Originally Jan Schmidt asked me and Gabriela Avram, Michael Schuster, and Marco Kalz to jointly propose a whole panel session for this conference. Our session proposal got turned down, but surprisingly, me being the non-academic in the group, my proposal is now scheduled to be presented at the conference. Probably because Jan Schmidt kindly helped edit my proposal to fit the academic atmosphere. The conference is in Bielefeld, Germany, under two hours driving from here (which is actually closer than most of my clients offices in the Netherlands), so an easy commute.
Also in the past months I have spent a lot of time on this subject, here in this blog, but also writing a book with my colleagues of Proven Partners. If this works out ok, it might even be a good base for further work to be presented at BlogTalk Reloaded. Anyway now I have to seriously start working on how to deliver on the promise I put in as a proposal:
With the ascend of the internet and the spreading of easy and cheap tools to produce and publish information, we have come to live in a world of information abundance, where much larger groups have access to much larger bodies of information. Our skill sets and information strategies to gather, filter, judge, and use information however are still largely rooted in the concept of information scarceness. The notion of information overload is the expression of that mismatch between information abundance and skills based on information scarceness, and the effect that mismatch has on our ability to act (=knowledge). (Zijlstra, 2004)
Social software are tools aimed at communicating information through the internet, but with social interaction and personal relationships as their channel of communication. They allow us to convey expressions of experience, skills and attitude in our exchanges of information. Therefore they are very well suited for supporting new information strategies that are geared to information abundance by leveraging the social context of that information. Different social software tools support different parts of those strategies as well as different types of relationships, and an understanding of these differences is needed. I will explore the place of different social software tools in supporting the required new information strategies by presenting and comparing different examples of the use of social software tools, and the type of situation and behaviour they are suited for. Through a qualitative analysis of these examples I will discuss how social software is key for knowledge work in complex situations (Snowden 2003), such as by helping to detect and create emergent information patterns (Johnson , 2002).

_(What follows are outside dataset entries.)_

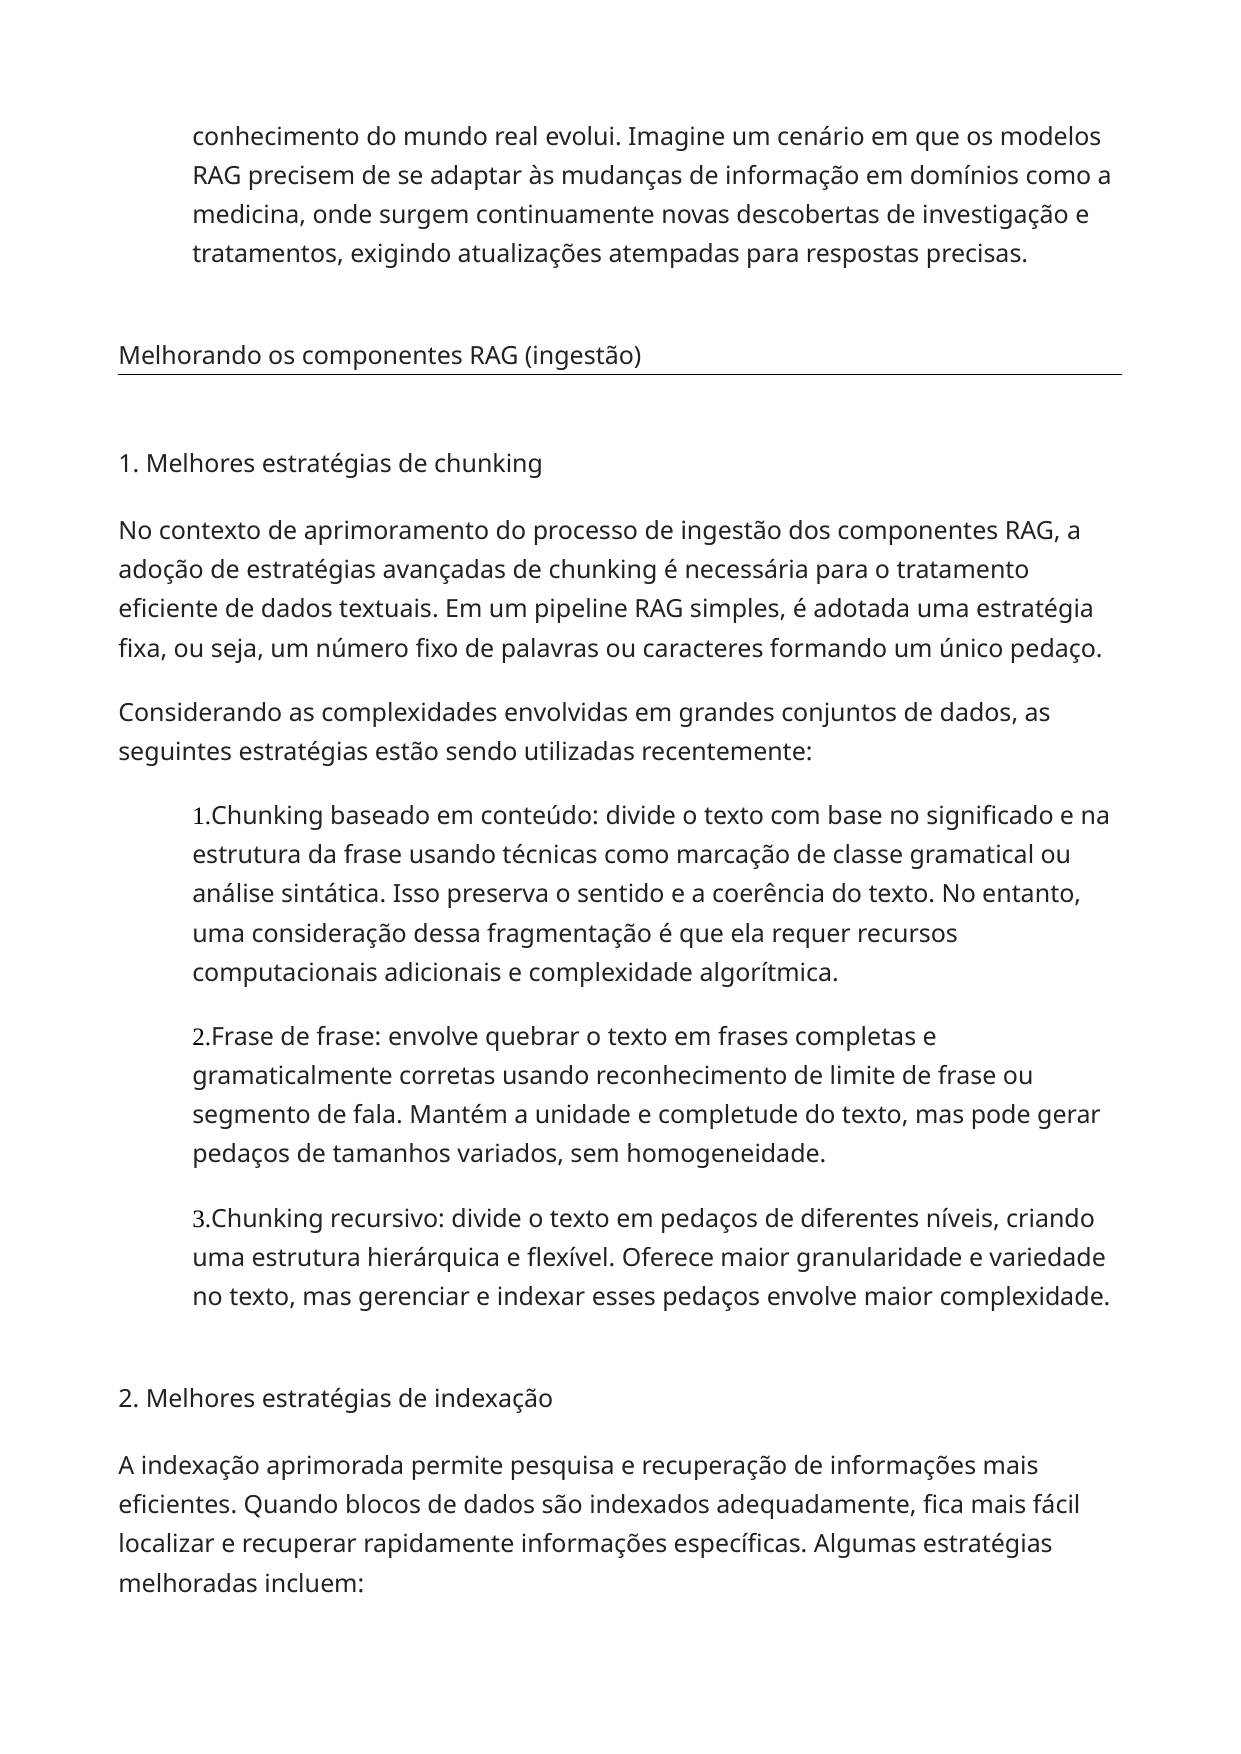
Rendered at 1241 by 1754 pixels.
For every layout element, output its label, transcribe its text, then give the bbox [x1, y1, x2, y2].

text Considerando as complexidades envolvidas em grandes conjuntos de dados, as seguintes estratégias estão sendo utilizadas recentemente: [118, 694, 1122, 768]
list Chunking baseado em conteúdo: divide o texto com base no significado e na estrutura da frase usando técnicas como marcação de classe gramatical ou análise sintática. Isso preserva o sentido e a coerência do texto. No entanto, uma consideração dessa fragmentação é que ela requer recursos computacionais adicionais e complexidade algorítmica. [118, 798, 1122, 988]
subtitle 1. Melhores estratégias de chunking [118, 445, 1122, 479]
list conhecimento do mundo real evolui. Imagine um cenário em que os modelos RAG precisem de se adaptar às mudanças de informação em domínios como a medicina, onde surgem continuamente novas descobertas de investigação e tratamentos, exigindo atualizações atempadas para respostas precisas. [118, 118, 1122, 270]
subtitle 2. Melhores estratégias de indexação [118, 1380, 1122, 1414]
list Chunking recursivo: divide o texto em pedaços de diferentes níveis, criando uma estrutura hierárquica e flexível. Oferece maior granularidade e variedade no texto, mas gerenciar e indexar esses pedaços envolve maior complexidade. [118, 1200, 1122, 1313]
text A indexação aprimorada permite pesquisa e recuperação de informações mais eficientes. Quando blocos de dados são indexados adequadamente, fica mais fácil localizar e recuperar rapidamente informações específicas. Algumas estratégias melhoradas incluem: [118, 1448, 1122, 1599]
text No contexto de aprimoramento do processo de ingestão dos componentes RAG, a adoção de estratégias avançadas de chunking é necessária para o tratamento eficiente de dados textuais. Em um pipeline RAG simples, é adotada uma estratégia fixa, ou seja, um número fixo de palavras ou caracteres formando um único pedaço. [118, 513, 1122, 664]
subtitle Melhorando os componentes RAG (ingestão) [118, 337, 1122, 374]
list Frase de frase: envolve quebrar o texto em frases completas e gramaticalmente corretas usando reconhecimento de limite de frase ou segmento de fala. Mantém a unidade e completude do texto, mas pode gerar pedaços de tamanhos variados, sem homogeneidade. [118, 1019, 1122, 1170]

Johnson, Steven B., Emergence:The Connected Lives of Ants, Brains, Cities and Software, Scribner 2002
Snowden, David J. and Kurtz, C.F. The new dynamics of strategy: Sense-making in a complex and complicated world. IBM Systems Journal, Vol 42, No 3, 2003
Sveiby, Karl Erik, The New Organizational Wealth, Berrett-Koehler Publischers Inc., 1997
Weggeman, Mathieu P., Kennismanagement: Inrichting en besturing van kennisintensieve organisaties , Scriptum, Schiedam,1997
Zijlstra, Ton, Every Signal Starts Out As Noise , weblog article March 27th 2004.
I certainly look forward to this, although slightly worried ;).